News analysis: If LICH closes, housing towers could rise
Photo by Stefano Giovannini

On the very day Long Island College Hospital was set to close, community groups and hospital workers struck a deal with the company in talks to buy the medical campus from the state to continue emergency services there.

The settlement ensures an emergency department will serve the community for the next 20 years while a developer dismantles the rest of the operation and builds housing on the site, lawyers said. The agreement was a small victory for those who want to see the 156-year-old hospital remain a hospital, but activists say the compromise after nearly a year of litigation to save the place amounts to two steps forward and one step back.

“I’m deeply troubled it’s not a full-service hospital, but I’m somewhat relieved at there being some service,” said Sue Raboy, a member of Patients for LICH.

Other hospital advocates took a rosier view.

“Fifteen months ago, this was likely to be a real estate deal with no hospital,” said Richard Selzer, a lawyer for the staffer union New York State Nurses Association, referring to the moment the state first moved to gut the medical center that sits on land valued at as much as $500 million.

The State University of New York took over Long Island College Hospital in 2011, but claimed the facility was a money-loser beyond saving and put the land up for sale in 2012. The state was moving to select a developer without public input, but after lawsuits from community groups and nurses unions, Judge Johnny Lee Baynes ordered the state to take development proposals and create a panel of state employees and community stakeholders to score the bids, emphasizing those that preserved a full-service hospital and maintained care without interruption. The settlement allowed the state to walk away from the hospital on or after May 22, but the state says it will continue to run the emergency department through May 27.

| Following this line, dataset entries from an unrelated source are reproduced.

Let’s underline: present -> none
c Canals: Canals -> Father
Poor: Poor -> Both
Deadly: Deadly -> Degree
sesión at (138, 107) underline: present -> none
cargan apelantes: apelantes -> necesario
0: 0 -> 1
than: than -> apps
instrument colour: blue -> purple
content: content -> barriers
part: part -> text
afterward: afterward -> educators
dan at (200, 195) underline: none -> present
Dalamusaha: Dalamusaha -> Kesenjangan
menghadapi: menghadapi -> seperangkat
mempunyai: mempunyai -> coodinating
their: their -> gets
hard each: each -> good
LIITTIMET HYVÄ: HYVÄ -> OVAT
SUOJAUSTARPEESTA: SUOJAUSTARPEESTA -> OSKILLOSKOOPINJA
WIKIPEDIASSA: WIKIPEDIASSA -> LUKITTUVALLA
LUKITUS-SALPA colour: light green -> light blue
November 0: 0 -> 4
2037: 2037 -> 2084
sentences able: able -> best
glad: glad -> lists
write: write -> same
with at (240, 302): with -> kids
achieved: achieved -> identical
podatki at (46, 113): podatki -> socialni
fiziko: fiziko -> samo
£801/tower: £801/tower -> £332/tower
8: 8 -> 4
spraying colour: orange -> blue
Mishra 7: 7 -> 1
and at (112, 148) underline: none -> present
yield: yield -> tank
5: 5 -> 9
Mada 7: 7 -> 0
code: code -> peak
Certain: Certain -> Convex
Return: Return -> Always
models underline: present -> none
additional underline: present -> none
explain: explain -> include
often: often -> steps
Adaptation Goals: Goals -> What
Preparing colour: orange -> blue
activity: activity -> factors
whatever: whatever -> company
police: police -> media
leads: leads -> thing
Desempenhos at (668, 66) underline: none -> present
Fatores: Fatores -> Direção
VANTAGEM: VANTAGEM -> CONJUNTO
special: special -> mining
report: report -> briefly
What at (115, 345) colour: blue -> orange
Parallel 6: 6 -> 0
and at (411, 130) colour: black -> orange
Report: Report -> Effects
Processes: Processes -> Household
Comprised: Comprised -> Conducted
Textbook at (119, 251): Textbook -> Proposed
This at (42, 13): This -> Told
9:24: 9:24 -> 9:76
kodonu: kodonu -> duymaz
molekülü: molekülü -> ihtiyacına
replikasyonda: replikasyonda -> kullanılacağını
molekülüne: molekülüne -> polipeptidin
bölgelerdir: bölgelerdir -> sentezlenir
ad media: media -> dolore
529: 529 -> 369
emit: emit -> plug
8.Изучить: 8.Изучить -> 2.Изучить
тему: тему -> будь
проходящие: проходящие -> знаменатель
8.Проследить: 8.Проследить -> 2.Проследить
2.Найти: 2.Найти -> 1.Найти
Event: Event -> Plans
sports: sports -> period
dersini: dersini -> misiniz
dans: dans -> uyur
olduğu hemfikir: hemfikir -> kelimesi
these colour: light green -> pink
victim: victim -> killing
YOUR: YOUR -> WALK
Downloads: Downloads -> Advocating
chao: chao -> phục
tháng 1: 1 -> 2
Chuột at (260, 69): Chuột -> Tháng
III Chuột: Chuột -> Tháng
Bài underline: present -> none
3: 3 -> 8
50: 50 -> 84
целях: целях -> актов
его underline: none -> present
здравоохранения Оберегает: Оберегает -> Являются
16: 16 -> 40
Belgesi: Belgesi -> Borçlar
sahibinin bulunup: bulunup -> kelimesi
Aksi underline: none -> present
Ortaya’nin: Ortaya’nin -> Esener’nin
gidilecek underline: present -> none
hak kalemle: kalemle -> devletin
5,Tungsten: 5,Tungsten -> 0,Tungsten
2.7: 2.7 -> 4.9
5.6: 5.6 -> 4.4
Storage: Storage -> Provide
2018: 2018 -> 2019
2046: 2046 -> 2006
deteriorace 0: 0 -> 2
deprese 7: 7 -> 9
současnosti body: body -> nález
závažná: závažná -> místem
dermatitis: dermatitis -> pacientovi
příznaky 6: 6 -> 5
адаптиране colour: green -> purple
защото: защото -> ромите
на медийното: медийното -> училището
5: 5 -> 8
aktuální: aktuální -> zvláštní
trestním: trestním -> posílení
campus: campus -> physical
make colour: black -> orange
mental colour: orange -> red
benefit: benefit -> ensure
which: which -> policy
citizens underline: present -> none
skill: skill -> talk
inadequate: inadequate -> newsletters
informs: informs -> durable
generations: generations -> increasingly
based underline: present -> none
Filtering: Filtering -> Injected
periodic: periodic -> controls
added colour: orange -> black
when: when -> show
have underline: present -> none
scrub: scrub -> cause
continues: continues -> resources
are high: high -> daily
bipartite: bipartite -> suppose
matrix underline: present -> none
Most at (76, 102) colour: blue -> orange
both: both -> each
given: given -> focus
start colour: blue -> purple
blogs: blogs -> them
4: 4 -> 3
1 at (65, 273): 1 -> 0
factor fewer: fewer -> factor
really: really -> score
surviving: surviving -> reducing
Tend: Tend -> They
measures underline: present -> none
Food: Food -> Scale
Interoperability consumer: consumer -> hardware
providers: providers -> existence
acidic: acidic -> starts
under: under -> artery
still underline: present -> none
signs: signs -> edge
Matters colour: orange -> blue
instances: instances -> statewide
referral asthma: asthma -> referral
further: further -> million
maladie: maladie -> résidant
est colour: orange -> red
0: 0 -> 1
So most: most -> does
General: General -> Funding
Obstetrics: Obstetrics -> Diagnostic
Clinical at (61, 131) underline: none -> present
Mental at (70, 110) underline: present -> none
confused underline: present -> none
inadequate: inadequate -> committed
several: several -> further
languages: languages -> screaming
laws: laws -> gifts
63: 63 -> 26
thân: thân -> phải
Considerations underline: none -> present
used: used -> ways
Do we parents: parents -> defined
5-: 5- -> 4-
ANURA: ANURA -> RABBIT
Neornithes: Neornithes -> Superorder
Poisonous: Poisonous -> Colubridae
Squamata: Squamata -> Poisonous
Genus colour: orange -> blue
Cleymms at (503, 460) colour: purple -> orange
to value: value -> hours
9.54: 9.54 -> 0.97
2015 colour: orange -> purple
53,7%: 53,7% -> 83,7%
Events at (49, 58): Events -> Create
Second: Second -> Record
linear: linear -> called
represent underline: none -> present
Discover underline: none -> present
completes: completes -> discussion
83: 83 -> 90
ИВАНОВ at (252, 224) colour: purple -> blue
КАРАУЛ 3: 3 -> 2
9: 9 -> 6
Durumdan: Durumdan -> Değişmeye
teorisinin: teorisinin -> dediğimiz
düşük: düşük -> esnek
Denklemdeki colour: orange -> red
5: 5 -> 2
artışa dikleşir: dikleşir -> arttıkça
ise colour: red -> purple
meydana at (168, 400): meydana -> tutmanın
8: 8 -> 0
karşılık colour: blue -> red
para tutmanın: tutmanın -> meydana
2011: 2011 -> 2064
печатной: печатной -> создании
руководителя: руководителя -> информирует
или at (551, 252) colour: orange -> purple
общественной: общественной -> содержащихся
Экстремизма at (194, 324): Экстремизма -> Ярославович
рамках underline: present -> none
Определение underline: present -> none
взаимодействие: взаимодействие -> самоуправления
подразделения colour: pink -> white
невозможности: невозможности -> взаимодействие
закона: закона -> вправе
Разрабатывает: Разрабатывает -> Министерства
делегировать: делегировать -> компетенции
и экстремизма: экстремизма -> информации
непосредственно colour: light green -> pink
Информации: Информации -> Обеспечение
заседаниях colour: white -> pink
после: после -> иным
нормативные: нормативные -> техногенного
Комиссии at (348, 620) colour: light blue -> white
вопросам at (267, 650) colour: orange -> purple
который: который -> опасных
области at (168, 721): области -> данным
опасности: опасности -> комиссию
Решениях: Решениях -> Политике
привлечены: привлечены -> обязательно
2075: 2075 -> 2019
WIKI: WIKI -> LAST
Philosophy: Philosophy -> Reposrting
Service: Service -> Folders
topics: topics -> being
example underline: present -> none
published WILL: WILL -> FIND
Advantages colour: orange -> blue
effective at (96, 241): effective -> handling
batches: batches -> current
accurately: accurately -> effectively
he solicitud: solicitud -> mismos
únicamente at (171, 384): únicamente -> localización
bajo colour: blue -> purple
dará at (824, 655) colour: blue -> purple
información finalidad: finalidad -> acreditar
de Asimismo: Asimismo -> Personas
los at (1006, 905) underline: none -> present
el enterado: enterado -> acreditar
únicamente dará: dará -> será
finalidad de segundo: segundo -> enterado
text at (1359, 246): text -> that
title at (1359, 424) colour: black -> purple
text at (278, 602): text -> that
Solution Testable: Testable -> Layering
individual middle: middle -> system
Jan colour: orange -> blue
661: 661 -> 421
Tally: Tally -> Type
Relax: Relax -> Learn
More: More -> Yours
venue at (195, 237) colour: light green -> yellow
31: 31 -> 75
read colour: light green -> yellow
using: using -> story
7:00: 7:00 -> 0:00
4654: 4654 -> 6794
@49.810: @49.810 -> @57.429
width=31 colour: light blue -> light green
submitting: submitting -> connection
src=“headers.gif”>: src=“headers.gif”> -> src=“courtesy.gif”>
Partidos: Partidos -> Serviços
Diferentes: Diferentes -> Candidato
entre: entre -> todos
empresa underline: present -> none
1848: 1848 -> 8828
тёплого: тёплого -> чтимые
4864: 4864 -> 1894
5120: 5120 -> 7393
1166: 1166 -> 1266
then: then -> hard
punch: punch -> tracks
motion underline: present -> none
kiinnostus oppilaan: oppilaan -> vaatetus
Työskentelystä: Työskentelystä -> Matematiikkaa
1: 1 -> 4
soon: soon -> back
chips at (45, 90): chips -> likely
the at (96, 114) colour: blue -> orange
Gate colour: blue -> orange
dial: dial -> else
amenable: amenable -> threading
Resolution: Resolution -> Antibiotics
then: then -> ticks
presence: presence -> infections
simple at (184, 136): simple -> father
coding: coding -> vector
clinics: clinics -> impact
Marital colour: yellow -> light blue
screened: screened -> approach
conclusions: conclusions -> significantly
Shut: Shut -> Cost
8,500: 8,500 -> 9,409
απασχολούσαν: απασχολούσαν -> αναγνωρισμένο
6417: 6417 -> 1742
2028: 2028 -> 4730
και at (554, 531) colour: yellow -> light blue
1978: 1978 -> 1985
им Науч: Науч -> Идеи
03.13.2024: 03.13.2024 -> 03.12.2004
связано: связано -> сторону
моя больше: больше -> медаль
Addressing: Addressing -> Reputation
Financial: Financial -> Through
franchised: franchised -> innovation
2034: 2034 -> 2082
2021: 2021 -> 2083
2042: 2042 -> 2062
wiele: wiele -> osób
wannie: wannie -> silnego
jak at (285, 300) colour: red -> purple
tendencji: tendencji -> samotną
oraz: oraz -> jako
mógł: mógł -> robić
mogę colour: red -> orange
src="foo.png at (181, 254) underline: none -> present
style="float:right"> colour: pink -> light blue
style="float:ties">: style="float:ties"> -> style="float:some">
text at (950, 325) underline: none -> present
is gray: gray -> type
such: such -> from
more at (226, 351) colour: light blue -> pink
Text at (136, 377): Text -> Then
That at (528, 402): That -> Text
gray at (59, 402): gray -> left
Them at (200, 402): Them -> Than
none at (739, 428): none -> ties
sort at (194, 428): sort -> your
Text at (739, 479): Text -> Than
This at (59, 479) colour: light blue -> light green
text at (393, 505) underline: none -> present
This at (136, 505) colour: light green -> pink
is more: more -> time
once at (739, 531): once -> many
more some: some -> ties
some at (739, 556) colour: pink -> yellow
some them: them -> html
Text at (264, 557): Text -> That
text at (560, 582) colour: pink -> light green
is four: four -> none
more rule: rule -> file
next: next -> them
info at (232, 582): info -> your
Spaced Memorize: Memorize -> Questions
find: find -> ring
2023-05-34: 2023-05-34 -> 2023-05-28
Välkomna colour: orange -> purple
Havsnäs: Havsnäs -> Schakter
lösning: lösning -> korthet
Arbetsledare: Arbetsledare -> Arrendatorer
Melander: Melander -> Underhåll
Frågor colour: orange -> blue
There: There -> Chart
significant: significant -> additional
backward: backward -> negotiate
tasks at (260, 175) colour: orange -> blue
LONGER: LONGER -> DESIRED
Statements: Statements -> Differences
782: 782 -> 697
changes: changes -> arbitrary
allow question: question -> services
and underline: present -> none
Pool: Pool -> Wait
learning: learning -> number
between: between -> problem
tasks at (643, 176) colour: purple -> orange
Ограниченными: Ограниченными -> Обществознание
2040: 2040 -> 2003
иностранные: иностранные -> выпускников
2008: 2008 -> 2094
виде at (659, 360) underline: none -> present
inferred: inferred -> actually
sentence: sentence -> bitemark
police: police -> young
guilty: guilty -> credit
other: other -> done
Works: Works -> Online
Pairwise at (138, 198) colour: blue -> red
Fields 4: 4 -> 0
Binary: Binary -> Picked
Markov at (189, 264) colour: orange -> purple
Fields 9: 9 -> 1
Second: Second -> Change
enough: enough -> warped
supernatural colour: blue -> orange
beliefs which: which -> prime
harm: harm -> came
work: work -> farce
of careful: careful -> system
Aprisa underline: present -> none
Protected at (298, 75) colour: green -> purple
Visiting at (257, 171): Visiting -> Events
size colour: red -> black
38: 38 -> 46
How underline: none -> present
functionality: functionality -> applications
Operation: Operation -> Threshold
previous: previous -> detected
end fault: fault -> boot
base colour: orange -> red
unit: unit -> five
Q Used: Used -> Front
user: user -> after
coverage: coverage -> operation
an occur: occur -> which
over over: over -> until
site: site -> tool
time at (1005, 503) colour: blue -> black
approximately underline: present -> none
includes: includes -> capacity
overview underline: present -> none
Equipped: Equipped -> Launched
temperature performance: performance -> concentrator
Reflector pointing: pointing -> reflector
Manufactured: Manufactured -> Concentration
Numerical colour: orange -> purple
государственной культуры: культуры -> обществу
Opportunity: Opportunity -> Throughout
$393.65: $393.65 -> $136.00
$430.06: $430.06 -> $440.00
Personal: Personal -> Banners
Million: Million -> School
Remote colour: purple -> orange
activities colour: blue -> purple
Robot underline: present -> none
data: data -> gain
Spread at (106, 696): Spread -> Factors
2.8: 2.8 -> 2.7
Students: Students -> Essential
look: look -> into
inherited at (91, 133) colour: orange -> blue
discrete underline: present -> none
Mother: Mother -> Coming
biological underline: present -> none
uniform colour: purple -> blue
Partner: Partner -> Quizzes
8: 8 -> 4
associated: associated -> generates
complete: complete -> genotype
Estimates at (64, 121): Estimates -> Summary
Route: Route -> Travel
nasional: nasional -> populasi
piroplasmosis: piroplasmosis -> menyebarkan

The community groups and hospital doctors had sued to have some scores thrown out, claiming state appointees, a majority in the secret ranking process, gave poor marks to proposals that included a health services component and high marks to housing-only proposals, in direct contradiction to the terms of the court agreement. The coalition offered to withdraw the suit if leading bidder Peebles Corporation agreed to continue emergency services while it hammers out details of the sale with the state.

Per the terms of the latest agreement, if Peebles buys the land that has views of the New York Harbor for $260 million, it must operate the emergency department for the next 20 years. Should negotiations fall through, it is on the hook for the bill for emergency services until the state identifies a new buyer, lawyers told the court.

Peebles tapped partner North Shore—LIJ to take over the emergency facility using the State University of New York’s license when the state bowed out on Tuesday, according to the agreement presented in court. The agreement directs Peebles and North Shore–LIJ to obtain an operating license and restore ambulance service, which ended last week, by July 15.

The agreement also requires that Peebles hire someone to determine what kind of health services are necessary for the area formerly served by Long Island College Hospital. Under the settlement, Peebles would be obligated to provide any services deemed necessary by the hired consultant and act in good faith to provide the prescribed medical services.

But what the assessment will look like and who will conduct it are up in the air — and Baynes guessed he hasn’t seen the end of lawsuit over the fate of the redevelopment.

“I don’t think it’s over yet,” Baynes told the court. “We’re going to be back in here to resolve other issues.”

The remaining three patients were transported out of the hospital by midnight last Thursday, a state representative said.